Pendahuluan
Terutama di Indonesia sering kali orang mengaitkan harapan atas hal yang agak tidak normal dengan kata mukjizat. Bahkan di dalam buku mata pelajaran Agama Islam ada bahasan yang memuat beberapa kejadian khusus bagi para nabi. "Kita menunggu mukjizat saja untuk mengatasi hal ini," mungkin demikian salah satu harapan seseorang, seolah-olah menyerahkan suatu urusan tertentu kepada Tuhan saja. Marilah kita mendiskusikan mengenai mukjizat dan metode ilmiah secara ringkas di dalam artikel ini.
Kata Mukjizat
Kamus Besar Bahasa Indonesia (KBBI) memberikan penjelasan bahwa kata "mukjizat" merupakan kelompok kata nomina (kata benda), artinya kejadian (peristiwa) ajaib yang sukar dijangkau oleh kemampuan akal manusia. Pada kamus ini memberikan contoh bahwa Nabi Musa membelah laut dengan memukul laut menggunakan tongkat merupakan suatu mukjizat.
Kata "mukjizat" diserap dari bahasa Arab yaitu a'jaza yang berarti lemah atau melemahkan. Pelaku a'jaza disebut mu'jiz, dan bentuk jamaknya adalah mu'jizat. Seperti kata "balagha" artinya menyampaikan, sementara orang yang menyampaikan disebut mubaligh.
Di dalam Agama Islam mendefinisikan kata Mukjizat sebagai suatu kejadian yang luar biasa atau kelebihan di luar akal manusia tetapi hanya terjadi atau melekat kepada para nabi. Seperti yang dicontohkan di dalam KBBI, bahwa kejadian membelah laut dengan tongkat hanya terjadi pada Nabi Musa saja, dan tidak ada nabi apalagi manusia lain yang bisa melakukan. Apabila kejadian luar biasa terjadi bukan kepada nabi tetapi pada manusia yang sangat taat kepada Tuhan disebut karomah.
Namun demikian, bagi masyarakat sudah umum menggunakan istilah ini bagi hal-hal yang tidak biasa, termasuk yang terjadi pada orang-orang biasa. Kejadian yang luar bisa yang terjadi pada orang biasa disebut ma'unah. Di era digital orang sudah sangat umum menyebut ini hal yang luar biasa menggunakan kata keajaiban atau mukjizat yang merupakan terjemahan dari kata Bahasa Inggris "miracle."
Beberapa Contoh Mukjizat
Bagi orang-orang zaman sekarang, bagaimana mungkin sebuah tongkat yang dipukulkan bisa membuat air lautan terbelah, tentu tidak bisa membayangkannya.
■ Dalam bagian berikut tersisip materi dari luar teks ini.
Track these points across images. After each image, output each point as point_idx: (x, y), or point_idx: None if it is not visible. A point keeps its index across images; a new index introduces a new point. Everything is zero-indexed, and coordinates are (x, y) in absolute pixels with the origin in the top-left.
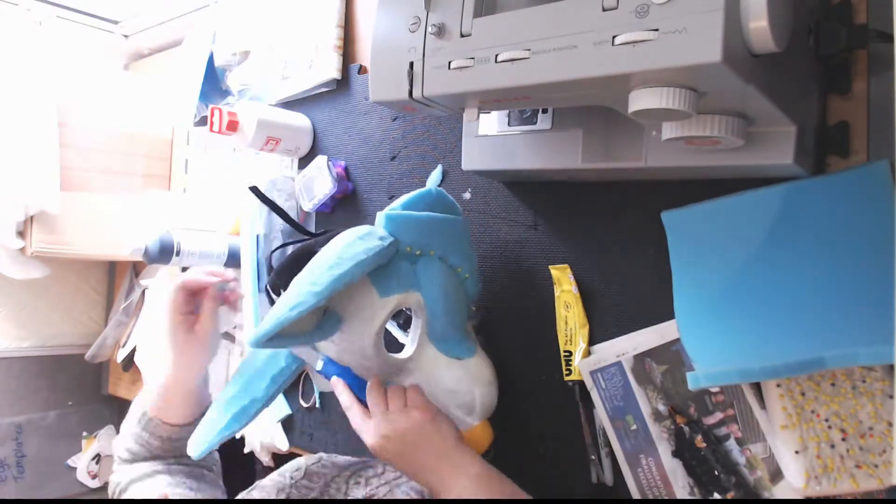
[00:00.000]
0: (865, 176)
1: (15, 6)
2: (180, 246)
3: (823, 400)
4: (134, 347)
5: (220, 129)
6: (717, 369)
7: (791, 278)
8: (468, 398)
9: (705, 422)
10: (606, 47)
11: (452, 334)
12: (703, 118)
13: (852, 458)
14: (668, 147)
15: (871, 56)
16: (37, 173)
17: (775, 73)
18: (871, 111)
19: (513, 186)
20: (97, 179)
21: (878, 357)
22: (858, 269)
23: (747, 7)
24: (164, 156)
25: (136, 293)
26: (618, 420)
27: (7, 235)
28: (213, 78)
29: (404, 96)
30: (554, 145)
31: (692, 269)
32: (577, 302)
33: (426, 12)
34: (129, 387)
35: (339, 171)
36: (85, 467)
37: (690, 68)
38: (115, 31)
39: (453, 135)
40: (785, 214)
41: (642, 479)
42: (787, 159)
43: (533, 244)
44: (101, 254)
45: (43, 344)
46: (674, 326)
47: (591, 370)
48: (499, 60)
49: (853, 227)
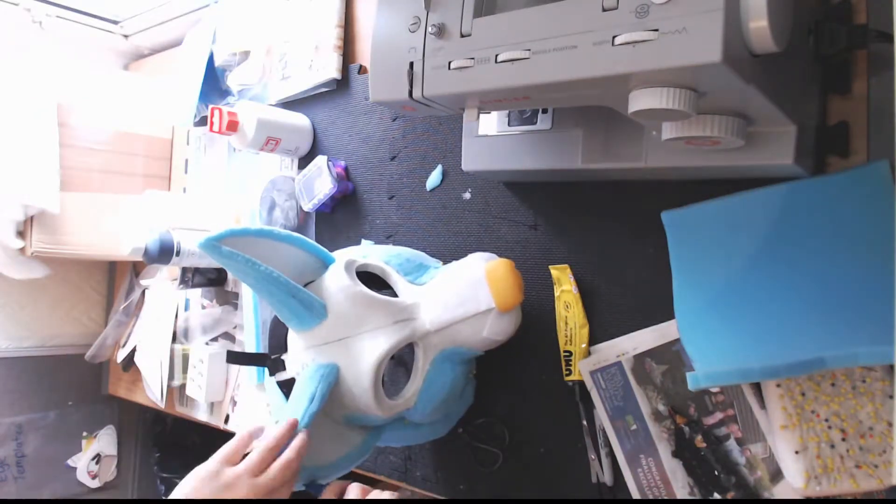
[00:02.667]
0: (865, 176)
1: (15, 6)
2: (180, 246)
3: (823, 400)
4: (134, 347)
5: (220, 129)
6: (717, 369)
7: (791, 278)
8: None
9: (705, 422)
10: (606, 47)
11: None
12: (703, 118)
13: (852, 458)
14: (668, 147)
15: (871, 56)
16: (37, 173)
17: (775, 73)
18: (871, 111)
19: (513, 186)
20: (97, 179)
21: (878, 357)
22: (858, 269)
23: (747, 7)
24: (164, 156)
25: (136, 293)
26: (618, 420)
27: (7, 235)
28: (213, 78)
29: (404, 96)
30: (554, 145)
31: (692, 269)
32: (577, 302)
33: (426, 12)
34: (129, 387)
35: (339, 171)
36: (85, 467)
37: (690, 68)
38: (115, 31)
39: (453, 135)
40: (785, 214)
41: (642, 479)
42: (787, 159)
43: (533, 244)
44: (101, 254)
45: (43, 344)
46: (674, 326)
47: (591, 370)
48: (499, 61)
49: (853, 227)
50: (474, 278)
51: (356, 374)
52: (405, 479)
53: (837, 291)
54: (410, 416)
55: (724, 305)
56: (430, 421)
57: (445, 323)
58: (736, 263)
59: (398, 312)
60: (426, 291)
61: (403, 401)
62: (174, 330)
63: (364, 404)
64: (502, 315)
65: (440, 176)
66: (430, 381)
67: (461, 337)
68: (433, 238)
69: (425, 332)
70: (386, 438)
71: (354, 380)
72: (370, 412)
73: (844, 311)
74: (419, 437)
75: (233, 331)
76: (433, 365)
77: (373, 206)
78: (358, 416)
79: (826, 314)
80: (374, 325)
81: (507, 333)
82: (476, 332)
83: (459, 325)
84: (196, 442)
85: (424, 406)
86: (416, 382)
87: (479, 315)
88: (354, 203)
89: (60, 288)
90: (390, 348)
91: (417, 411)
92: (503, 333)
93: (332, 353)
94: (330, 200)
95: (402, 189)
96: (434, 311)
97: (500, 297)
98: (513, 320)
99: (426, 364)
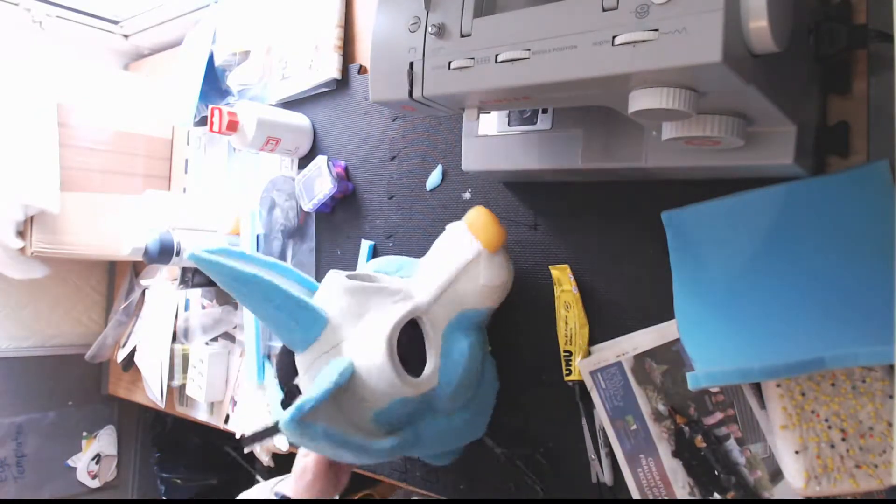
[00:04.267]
0: (865, 176)
1: (15, 6)
2: (180, 246)
3: (823, 400)
4: (134, 347)
5: (220, 129)
6: (717, 369)
7: (791, 278)
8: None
9: (705, 422)
10: (606, 47)
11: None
12: (703, 118)
13: (852, 458)
14: (668, 147)
15: (871, 56)
16: (37, 173)
17: (775, 73)
18: (871, 111)
19: (513, 186)
20: (97, 179)
21: (878, 357)
22: (858, 269)
23: (747, 7)
24: (164, 156)
25: (136, 293)
26: (618, 420)
27: (7, 235)
28: (213, 78)
29: (404, 96)
30: (554, 145)
31: (692, 269)
32: (577, 302)
33: (426, 12)
34: (129, 387)
35: (339, 171)
36: (85, 467)
37: (690, 68)
38: (115, 31)
39: (453, 135)
40: (785, 214)
41: (642, 479)
42: (787, 159)
43: (533, 244)
44: (101, 254)
45: (43, 344)
46: (674, 326)
47: (591, 370)
48: (499, 61)
49: (853, 227)
50: (456, 233)
51: (371, 360)
52: (405, 479)
53: (837, 291)
54: (439, 399)
55: (724, 305)
56: (461, 405)
57: (442, 286)
58: (736, 263)
59: (394, 293)
60: (417, 275)
61: (426, 378)
62: (174, 330)
63: (388, 383)
64: (492, 257)
65: (440, 176)
66: (446, 356)
67: (461, 294)
68: (433, 238)
69: (427, 304)
70: (424, 441)
71: (371, 366)
72: (395, 392)
73: (844, 311)
74: (457, 434)
75: (233, 331)
76: (445, 339)
77: (373, 206)
78: (386, 410)
79: (826, 314)
80: (374, 310)
81: (503, 278)
82: (473, 283)
83: (456, 285)
84: (196, 442)
85: (448, 381)
86: (434, 360)
87: (470, 264)
88: (354, 203)
89: (60, 288)
90: (397, 322)
91: (443, 391)
92: (499, 277)
93: (341, 353)
94: (330, 200)
95: (402, 189)
96: (428, 281)
97: (484, 236)
98: (504, 263)
99: (438, 339)
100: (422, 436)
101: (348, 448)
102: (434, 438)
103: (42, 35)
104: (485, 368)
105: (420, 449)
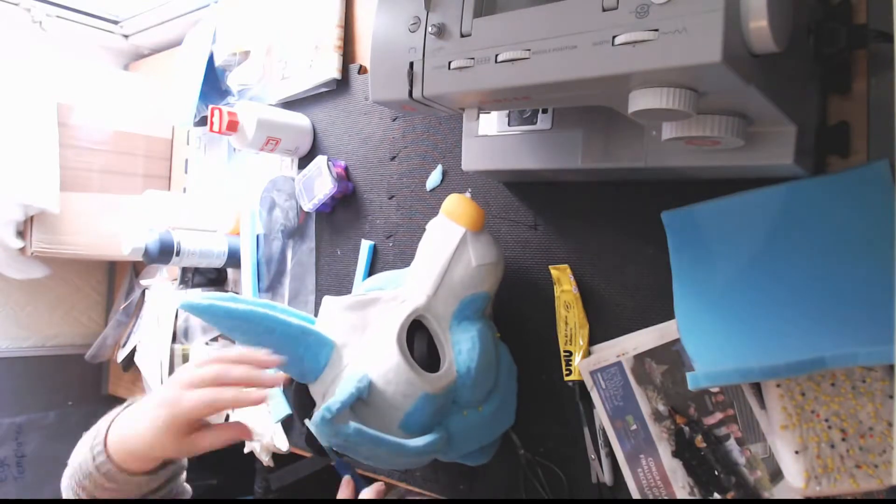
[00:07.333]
0: (865, 176)
1: (15, 6)
2: (180, 246)
3: (823, 400)
4: (134, 347)
5: (220, 129)
6: (717, 369)
7: (791, 278)
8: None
9: (705, 422)
10: (606, 47)
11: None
12: (703, 118)
13: (852, 458)
14: (668, 147)
15: (871, 56)
16: (37, 173)
17: (775, 73)
18: (871, 111)
19: (513, 186)
20: (97, 179)
21: (878, 357)
22: (858, 269)
23: (747, 7)
24: (164, 156)
25: (136, 293)
26: (618, 420)
27: (7, 235)
28: (213, 78)
29: (404, 96)
30: (554, 145)
31: (692, 269)
32: (577, 302)
33: (426, 12)
34: (129, 387)
35: (339, 171)
36: None
37: (690, 68)
38: (115, 31)
39: (453, 135)
40: (785, 214)
41: (642, 479)
42: (787, 159)
43: (533, 244)
44: (101, 254)
45: (43, 344)
46: (674, 326)
47: (591, 370)
48: (499, 60)
49: (853, 226)
50: (436, 225)
51: (385, 365)
52: (405, 479)
53: (837, 291)
54: (463, 392)
55: (724, 305)
56: (485, 394)
57: (437, 279)
58: (736, 263)
59: (392, 299)
60: (410, 279)
61: (444, 372)
62: (174, 330)
63: (407, 382)
64: (478, 236)
65: (440, 176)
66: (458, 347)
67: (457, 282)
68: None
69: (426, 301)
70: (457, 440)
71: (387, 370)
72: (416, 391)
73: (844, 311)
74: (488, 426)
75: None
76: (453, 331)
77: (373, 206)
78: (411, 413)
79: (826, 314)
80: (376, 319)
81: (494, 254)
82: (466, 267)
83: (451, 274)
84: None
85: (467, 371)
86: (448, 354)
87: (458, 249)
88: (354, 203)
89: (60, 288)
90: (402, 323)
91: (464, 381)
92: (490, 254)
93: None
94: (330, 200)
95: (402, 189)
96: (422, 279)
97: (464, 218)
98: (491, 241)
99: (446, 332)
100: (454, 435)
101: (384, 446)
102: (467, 435)
103: (42, 35)
104: (500, 353)
105: (455, 449)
Peristiwa ini hanya terjadi sekali saja, tidak berulang-ulang, dan hanya terjadi bagi Nabi Musa. Apabila kejadian berulang-ulang dan dilakukan beberapa nabi mungkin tidak akan disebut sebuah mukjizat tetapi sebuah fenomena biasa saja. Ini seperti halnya badai pasir yang sanggup mengangkut berton-ton pasir dan sering terjadi.
Bahwa Nabi Isa Putra Maryam sanggup menghidupkan orang yang sudah mati, tidak terjadi berulang kali. Bagaimana cara dan prosedurnya pun beliau tidak bisa mengajarkan kepada para muridnya agar mereka juga bisa melakukan.
Nabi Sulaiman dikaruniai kemampuan sanggup mengendalikan angin (air bender?). Namun demikian kitab suci tidak menyebutkan secara rinci bagaimana cara beliau mengendalikan angin dan melakukannya secara berulang-ulang. Pada zaman sekarang, seorang pilot pesawat belajar dan mempraktikkan cara mengendalikan angin melalui wahana pesawat terbang. Mereka menggunakan sekumpulan peralatan dan panel di dalam kokpit untuk mengendalikan pesawat menerbangi dari bandara asal ke bandara tujuan.
Nabi Nuh membuat sebuah kapal sangat besar yang mampu menampung berbagai hewan dan tumbuhan, termasuk manusia para pengikutnya. Bagaimana bisa terpikirkan bagi seseorang dan mampu membuat sebuah kapal besar, tidak ada riwayat atau sejarah yang menjelaskan. Apakah membuat sendiri atau memesan kepada para pembuat kapal, tidak ada referensi yang menyebutkan. Seandainya Nuh pernah membuat kapal sebelumnya, dan berhasil mengulangi membuat kapal lebih besar, mungkin tidak akan disebut mukjizat, dan merupakan peristiwa biasa saja.